Will drew his muffler a fraction higher to cover his chin. “Do you think the men with him know?”
“Hard to say.” Wya
tt rose slowly from his crouch, raising the field glasses one more time. “There’re two reasons I can think of why Seward would ride out this far, then make a mistake like this. The first is that he has plans to deceive Foster Maddox. The second is that he was sent here to draw us away from town.”
Will stood and shook out his cramped legs. Without a word, he began moving toward his mare. He took up the reins and mounted. He didn’t have to look back to know that Wyatt was right behind him. The second reason that Wyatt had provided was too compelling to ignore.
Faint, but unmistakable in pitch and the sustained power of its initial blast, the sound of an engine’s whistle traveled through the mountain pass. Wyatt and Will both paused, cocking their heads. Even the horses stilled to listen.

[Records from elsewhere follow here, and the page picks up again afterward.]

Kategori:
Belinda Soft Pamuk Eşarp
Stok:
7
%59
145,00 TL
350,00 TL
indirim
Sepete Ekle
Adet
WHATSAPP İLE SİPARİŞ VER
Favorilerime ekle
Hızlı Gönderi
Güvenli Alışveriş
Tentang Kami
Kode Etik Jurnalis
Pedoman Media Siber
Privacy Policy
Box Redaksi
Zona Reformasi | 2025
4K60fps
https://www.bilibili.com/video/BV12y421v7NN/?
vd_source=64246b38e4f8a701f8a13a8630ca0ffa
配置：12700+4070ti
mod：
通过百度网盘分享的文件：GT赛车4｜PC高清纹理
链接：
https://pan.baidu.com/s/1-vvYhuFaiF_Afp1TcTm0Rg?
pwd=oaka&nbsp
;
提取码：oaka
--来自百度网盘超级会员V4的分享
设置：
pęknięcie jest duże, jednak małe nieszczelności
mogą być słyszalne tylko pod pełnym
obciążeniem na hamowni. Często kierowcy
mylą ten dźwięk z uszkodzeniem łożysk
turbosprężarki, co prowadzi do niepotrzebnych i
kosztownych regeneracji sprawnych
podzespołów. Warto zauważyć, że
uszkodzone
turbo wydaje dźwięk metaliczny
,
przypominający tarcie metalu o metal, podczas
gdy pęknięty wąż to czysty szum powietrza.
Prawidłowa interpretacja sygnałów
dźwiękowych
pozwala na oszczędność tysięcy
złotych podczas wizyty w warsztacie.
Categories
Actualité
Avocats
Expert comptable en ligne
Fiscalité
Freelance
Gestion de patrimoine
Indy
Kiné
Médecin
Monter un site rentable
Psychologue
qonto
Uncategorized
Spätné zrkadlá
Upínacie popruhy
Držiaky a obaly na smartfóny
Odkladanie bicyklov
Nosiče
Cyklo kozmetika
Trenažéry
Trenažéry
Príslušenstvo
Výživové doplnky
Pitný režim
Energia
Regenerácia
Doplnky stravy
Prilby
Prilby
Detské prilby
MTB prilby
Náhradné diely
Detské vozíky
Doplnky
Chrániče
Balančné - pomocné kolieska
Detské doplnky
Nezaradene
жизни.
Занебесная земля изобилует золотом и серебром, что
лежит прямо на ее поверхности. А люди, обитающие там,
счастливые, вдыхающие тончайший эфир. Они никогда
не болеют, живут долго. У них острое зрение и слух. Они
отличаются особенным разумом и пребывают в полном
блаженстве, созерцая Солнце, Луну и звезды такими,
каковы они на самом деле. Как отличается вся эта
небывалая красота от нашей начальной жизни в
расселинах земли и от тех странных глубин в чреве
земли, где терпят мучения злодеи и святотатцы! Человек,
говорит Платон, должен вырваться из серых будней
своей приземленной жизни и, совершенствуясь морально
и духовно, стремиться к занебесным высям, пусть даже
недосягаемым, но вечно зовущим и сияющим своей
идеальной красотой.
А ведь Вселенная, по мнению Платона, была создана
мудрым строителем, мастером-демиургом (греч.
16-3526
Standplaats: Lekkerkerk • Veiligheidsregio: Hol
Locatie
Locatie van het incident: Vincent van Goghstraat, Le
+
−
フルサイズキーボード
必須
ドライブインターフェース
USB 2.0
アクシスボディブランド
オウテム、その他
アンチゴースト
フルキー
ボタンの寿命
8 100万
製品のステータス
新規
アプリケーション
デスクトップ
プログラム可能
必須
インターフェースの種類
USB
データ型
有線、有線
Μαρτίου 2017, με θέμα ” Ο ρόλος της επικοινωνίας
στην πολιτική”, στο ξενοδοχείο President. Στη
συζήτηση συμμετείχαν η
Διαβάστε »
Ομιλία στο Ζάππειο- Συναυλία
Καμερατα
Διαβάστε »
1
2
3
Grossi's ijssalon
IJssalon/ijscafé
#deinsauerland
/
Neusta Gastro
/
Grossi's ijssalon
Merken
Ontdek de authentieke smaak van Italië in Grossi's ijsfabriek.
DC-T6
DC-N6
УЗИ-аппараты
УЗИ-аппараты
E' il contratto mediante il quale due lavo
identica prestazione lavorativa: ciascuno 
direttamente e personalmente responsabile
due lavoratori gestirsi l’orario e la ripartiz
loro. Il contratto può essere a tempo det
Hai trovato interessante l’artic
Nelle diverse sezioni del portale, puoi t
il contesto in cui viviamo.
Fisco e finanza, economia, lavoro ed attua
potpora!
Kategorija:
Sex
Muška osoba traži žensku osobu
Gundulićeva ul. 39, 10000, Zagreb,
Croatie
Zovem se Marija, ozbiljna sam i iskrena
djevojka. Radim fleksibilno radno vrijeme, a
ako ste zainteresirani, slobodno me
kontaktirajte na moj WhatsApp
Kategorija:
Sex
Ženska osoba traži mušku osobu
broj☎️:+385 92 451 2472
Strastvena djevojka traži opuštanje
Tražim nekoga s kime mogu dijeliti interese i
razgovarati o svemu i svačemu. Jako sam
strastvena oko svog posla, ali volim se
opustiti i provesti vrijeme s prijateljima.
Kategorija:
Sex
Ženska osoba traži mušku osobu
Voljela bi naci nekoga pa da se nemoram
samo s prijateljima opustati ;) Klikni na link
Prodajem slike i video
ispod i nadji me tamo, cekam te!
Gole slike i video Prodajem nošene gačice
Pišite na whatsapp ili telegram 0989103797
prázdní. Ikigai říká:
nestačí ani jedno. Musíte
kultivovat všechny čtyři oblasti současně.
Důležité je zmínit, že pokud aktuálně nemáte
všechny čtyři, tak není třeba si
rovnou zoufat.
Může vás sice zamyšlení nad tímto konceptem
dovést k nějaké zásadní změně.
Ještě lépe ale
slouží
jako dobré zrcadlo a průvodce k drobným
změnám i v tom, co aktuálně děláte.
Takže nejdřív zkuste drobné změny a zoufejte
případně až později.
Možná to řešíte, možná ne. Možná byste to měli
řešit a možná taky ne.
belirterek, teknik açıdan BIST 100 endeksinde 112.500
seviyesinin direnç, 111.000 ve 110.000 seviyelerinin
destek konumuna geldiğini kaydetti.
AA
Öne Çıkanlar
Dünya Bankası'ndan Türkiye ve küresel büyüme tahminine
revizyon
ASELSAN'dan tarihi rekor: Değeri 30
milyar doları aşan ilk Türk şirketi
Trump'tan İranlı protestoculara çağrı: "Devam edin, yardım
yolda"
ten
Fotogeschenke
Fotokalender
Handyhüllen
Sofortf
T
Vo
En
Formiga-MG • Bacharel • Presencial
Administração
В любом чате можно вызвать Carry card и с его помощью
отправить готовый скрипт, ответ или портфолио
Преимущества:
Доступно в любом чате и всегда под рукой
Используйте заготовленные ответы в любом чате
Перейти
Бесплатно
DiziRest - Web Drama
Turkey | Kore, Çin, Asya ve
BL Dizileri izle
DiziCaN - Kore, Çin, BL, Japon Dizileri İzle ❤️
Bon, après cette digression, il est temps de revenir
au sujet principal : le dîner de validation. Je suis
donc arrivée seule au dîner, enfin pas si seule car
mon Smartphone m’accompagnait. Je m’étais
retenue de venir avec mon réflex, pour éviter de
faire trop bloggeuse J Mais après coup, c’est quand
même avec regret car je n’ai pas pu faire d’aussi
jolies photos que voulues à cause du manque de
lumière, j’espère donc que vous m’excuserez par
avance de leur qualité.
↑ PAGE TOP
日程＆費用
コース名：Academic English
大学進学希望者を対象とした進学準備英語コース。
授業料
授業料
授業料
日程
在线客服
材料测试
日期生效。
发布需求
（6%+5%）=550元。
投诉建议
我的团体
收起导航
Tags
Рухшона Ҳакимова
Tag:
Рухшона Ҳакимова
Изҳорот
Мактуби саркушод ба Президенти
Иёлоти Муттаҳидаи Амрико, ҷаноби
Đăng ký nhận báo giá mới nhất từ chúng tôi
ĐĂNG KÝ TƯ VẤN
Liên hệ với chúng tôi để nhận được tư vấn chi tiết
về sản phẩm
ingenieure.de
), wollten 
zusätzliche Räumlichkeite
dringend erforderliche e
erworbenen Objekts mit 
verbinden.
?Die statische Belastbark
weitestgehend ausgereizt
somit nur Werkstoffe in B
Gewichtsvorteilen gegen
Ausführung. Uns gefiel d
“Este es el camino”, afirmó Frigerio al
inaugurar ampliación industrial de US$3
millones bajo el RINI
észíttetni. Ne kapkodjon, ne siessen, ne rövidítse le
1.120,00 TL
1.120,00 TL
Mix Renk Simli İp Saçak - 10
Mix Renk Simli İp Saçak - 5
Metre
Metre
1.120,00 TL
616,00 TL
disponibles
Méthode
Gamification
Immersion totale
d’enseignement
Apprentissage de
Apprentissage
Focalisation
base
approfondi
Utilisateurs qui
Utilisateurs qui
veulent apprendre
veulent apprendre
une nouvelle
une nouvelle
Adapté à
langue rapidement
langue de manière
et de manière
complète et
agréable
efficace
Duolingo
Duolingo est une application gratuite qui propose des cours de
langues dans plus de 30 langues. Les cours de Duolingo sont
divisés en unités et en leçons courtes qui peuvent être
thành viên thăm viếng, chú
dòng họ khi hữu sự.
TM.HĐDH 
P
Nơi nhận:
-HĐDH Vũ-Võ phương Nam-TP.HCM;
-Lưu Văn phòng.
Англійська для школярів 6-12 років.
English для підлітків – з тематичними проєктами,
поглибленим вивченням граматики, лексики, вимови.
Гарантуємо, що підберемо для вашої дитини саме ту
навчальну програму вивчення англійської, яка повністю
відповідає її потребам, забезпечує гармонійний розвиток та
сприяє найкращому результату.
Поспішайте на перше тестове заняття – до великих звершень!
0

“Can’t be the Admiral,” Will said. “Nothin’s scheduled until tomorrow. Kirby doesn’t make a run until Tuesday. Anyway, No. 473 has a whistle that’s pitched half an octave higher.”
Wyatt hadn’t felt the need to say it aloud, but his line of thinking was exactly the same. “It’s Foster’s train. He’s preparing to leave.” The pronouncement was somehow as mournful and hollow as the whistle that preceded it.
Ezra Reilly had no chance against the trio that stormed the jail from the alley side. They backed him up against the wall, stuck the barrel of a Remington pistol in his belly, and took the keys to the cell, then felled him with two sharp blows to the head that left him unconscious and bleeding on the floor. Once Franklin and Ross were free, they took it upon themselves to move Ezra to a cell. Ross kept the keys.
Now five in number, the men moved quickly up the alley from the jail to the bank. Two of the horses were teamed to pull a sled. The third horse carried supplies. When they reached the bank’s rear entrance, one of the men removed black powder charges from a saddlebag and placed them carefully around the door. They backed up and turned away after the fuse was lighted. The door did not explode out of its frame but splintered at the hinges and lock so that it was easily removed.
Franklin and Ross remained in the alley, alert for anyone who heard the noise and came to investigate the cause. They had assurances that a lot of folks were attending late services and wouldn’t hear a thing above the Bible thumping, but their recent turn in jail made them cautious just the same.